Background: Hyperhomocysteinemia is an independent risk factor for cardiovascular disease in chronic hemodialysis (CHD) patients. Treatment with folic acid normalizes total homocysteine (tHcy) in only a minority of the patients. The present investigation has been conducted to study the influence of various dialyzers with different flux characteristics on the reduction of tHcy in the long term.
Methods: Total Hcy, folate, vitamin B6, vitamin B12, and albumin levels were assessed prospectively in 10 patients undergoing HD with high-flux polysulfon (PS; F 60) and 20 patients with super-flux dialyzers (N = 10 PS, F 500S; N = 10 CTA, Tricea 150G). Blood samples were collected before hemodialysis both at the beginning of the study and after 12 weeks.
Results: At baseline, all the groups showed similar tHcy levels. During high-flux dialysis, tHcy remained stable. In contrast, during dialysis with both super-flux modalities, tHcy decreased significantly (F 500S week 1, 29.6 +/- 9.9 micromol/L, and week 12, 21.5 +/- 8.5 micromol/L, P = 0.007; Tricea 150G week 1, 24.4 +/- 8.7 micromol/L, and week 12, 15.3 +/- 3.7 micromol/L, P = 0.008). The difference between high-flux and super-flux dialyzers was highly significant (mean: high-flux increase 15.6%, super-flux decrease 33. 3%, P = 0.001). Multivariate analysis showed a significant effect of super-flux dialysis on tHcy (P = 0.001), independently of the previously mentioned variables.

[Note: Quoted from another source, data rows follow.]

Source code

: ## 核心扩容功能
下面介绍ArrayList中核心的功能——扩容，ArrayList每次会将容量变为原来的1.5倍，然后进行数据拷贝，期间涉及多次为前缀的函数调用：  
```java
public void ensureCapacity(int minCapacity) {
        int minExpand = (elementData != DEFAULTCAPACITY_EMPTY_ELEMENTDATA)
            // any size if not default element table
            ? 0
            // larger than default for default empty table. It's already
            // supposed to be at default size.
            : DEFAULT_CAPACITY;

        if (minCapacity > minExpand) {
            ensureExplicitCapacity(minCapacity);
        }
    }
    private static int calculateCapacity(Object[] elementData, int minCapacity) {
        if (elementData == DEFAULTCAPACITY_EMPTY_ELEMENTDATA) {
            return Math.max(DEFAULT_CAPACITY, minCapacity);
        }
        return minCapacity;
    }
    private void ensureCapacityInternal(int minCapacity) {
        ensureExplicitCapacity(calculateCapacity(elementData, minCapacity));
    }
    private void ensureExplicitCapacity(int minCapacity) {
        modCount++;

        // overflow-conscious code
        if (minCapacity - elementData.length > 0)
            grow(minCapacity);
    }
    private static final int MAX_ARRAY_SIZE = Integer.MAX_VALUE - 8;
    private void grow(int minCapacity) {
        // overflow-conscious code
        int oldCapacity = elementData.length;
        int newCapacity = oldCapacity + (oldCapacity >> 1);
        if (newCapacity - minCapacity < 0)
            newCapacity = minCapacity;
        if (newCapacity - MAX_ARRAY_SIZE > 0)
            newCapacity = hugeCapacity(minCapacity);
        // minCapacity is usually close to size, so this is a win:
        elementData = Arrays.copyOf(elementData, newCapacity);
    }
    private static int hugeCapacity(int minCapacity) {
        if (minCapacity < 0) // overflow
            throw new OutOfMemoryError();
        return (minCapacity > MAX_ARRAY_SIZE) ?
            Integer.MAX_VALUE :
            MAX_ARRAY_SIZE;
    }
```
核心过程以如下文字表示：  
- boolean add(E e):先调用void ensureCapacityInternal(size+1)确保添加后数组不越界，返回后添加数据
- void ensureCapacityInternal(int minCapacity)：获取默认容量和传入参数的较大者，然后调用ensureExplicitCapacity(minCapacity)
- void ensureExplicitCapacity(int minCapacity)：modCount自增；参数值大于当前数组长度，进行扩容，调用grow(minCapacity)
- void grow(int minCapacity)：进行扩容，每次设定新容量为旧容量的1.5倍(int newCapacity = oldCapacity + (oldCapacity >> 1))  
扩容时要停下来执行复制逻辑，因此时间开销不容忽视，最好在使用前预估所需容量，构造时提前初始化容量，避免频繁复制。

Conclusions: Our findings clearly show that both types of super-flux dialyzers reduced tHcy significantly. As the molecular weight of free homocysteine is less than 268 D, the most likely explanation seems to be the removal of uremic toxins with inhibitory activities against enzymes involved in the extrarenal homocysteine metabolism.